Introduction
In this article, I’ll demonstrate how to deploy multiple consumers within a consumer group and observe Kafka’s automatic rebalancing mechanism in action. This builds upon my previous post about basic Kafka producers and consumers.
Prerequisites
Before diving in, ensure you have Docker and Python installed on your system.
Setting Up the Python Environment
Create and activate a virtual environment to keep dependencies isolated:
python3 -m venv kafka-env
source kafka-env/bin/activate # On Windows: kafka-env\Scripts\activate
# Install the required package
pip install kafka-python
Creating a Multi-Partition Topic
Unlike single-partition topics, we need multiple partitions to demonstrate consumer group behavior effectively.
# Create a topic with 3 partitions
docker compose exec kafka kafka-topics --create \
--topic web-events-partitioned \
--bootstrap-server localhost:9092 \
--partitions 3 \
--replication-factor 1
# Verify the partitions
docker compose exec kafka kafka-topics --describe \
--topic web-events-partitioned \
--bootstrap-server localhost:9092
You should see output confirming 3 partitions:
Implementation
The complete Python scripts are available on my GitHub repository.

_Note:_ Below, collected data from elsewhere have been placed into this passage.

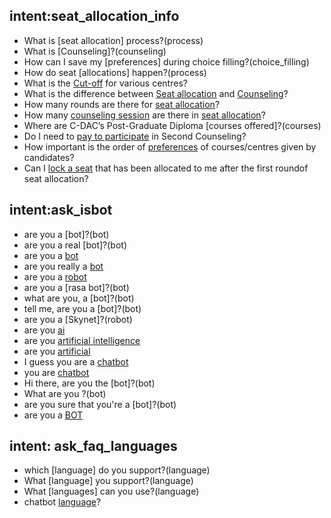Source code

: 
## intent:seat_allocation_info
- What is [seat allocation] process?(process)
- What is [Counseling]?(counseling)
- How can I save my [preferences] during choice filling?(choice_filling)
- How do seat [allocations] happen?(process)
- What is the [Cut-off](cut_off) for various centres?
- What is the difference between [Seat allocation](process) and [Counseling](counseling)?
- How many rounds are there for [seat allocation](process)?
- How many [counseling session](counseling) are there in [seat allocation](process)?
- Where are C-DAC’s Post-Graduate Diploma [courses offered]?(courses)
- Do I need to [pay to participate](pay) in Second Counseling?
- How important is the order of [preferences](preferences) of courses/centres given by candidates?
- Can I [lock a seat](lock) that has been allocated to me after the first roundof seat allocation?


## intent:ask_isbot
- are you a [bot]?(bot)
- are you a real [bot]?(bot)
- are you a [bot](bot)
- are you really a [bot](bot)
- are you a [robot](robot)
- are you a [rasa bot]?(bot)
- what are you, a [bot]?(bot)
- tell me, are you a [bot]?(bot)
- are you a [Skynet]?(robot)
- are you [ai](bot)
- are you [artificial intelligence](bot)
- are you [artificial](bot)
- I guess you are a [chatbot](bot)
- you are [chatbot](bot)
- Hi there, are you the [bot]?(bot)
- What are you ?(bot)
- are you sure that you're a [bot]?(bot)
- are you a [BOT](bot)


## intent: ask_faq_languages
- which [language] do you support?(language)
- What [language] you support?(language)
- What [languages] can you use?(language)
- chatbot [language](language)?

consumer_group_partitioned.py
: Launches 3 consumers in a single processpartitioned_producer.py
: Produces messages with user IDs as keys for consistent partitioningsetup_partitioned_topic.sh
: Helper script to create the partitioned topic
Running the Consumer Group Demo
Step 1: Start the Consumer Group
python3 consumer_group_partitioned.py
Step 2: Start the Producer
In a new terminal:
python3 partitioned_producer.py
Step 3: Monitor the Message Flow (Optional)
To see messages being distributed across partitions:
docker compose exec kafka kafka-console-consumer \
--bootstrap-server localhost:9092 \
--topic web-events-partitioned \
--property print.key=true \
--property print.partition=true \
--property print.offset=true \
--from-beginning
Demo: Consumer Group in Action
In the demo below, notice how each consumer (represented by a different color) handles exactly one partition. This demonstrates Kafka’s load distribution:
Testing Kafka Rebalancing
Now for the interesting part: what happens when a consumer fails?
Setting Up Individual Consumers
To properly test rebalancing, we need to run each consumer in its own process. I’ve created a single_consumer.py
script for this purpose.
Launch three consumers in separate terminals:
# Terminal 1
python3 single_consumer.py 1
# Terminal 2
python3 single_consumer.py 2
# Terminal 3
python3 single_consumer.py 3
Monitoring the Rebalancing Process
In a fourth terminal, monitor the consumer group status:
watch -n 2 'docker compose exec kafka kafka-consumer-groups --describe \
--group web-events-group \
--bootstrap-server localhost:9092'
Triggering a Rebalance
- Kill one of the consumers (Ctrl+C)
- Watch the monitoring terminal
- After couple of seconds, Kafka detects the failure and reassigns the partition
Pay attention to the CONSUMER-ID
column - each partition is initially assigned to a specific consumer.
When Consumer 2 (green, with ID ending in a9b
) is terminated, watch how Kafka automatically reassigns its partition. In this demo, partition 1 gets redistributed to Consumer 3 (blue, with ID ending in 86e
).
Subsequently, when Consumer 3 is terminated, both its original partition and the inherited one are reassigned to the remaining Consumer 1 (red, with ID ending in f6f
), demonstrating how a single consumer can handle multiple partitions when needed.
Demo: Rebalancing in Action
Key Takeaways
- Automatic Load Distribution: Kafka automatically assigns partitions to consumers in a group
- Fault Tolerance: When a consumer fails, its partitions are redistributed to healthy consumers
- No Message Loss: During rebalancing, no messages are lost - they’re simply processed by different consumers
- Scalability: You can add or remove consumers dynamically, and Kafka handles the rebalancing
Conclusion
This demonstration shows the power of Kafka’s consumer groups and automatic rebalancing. In production environments, this mechanism ensures high availability and efficient resource utilization without manual intervention. Whether you’re handling millions of events or building a simple event-driven system, understanding these concepts is crucial for building robust streaming applications.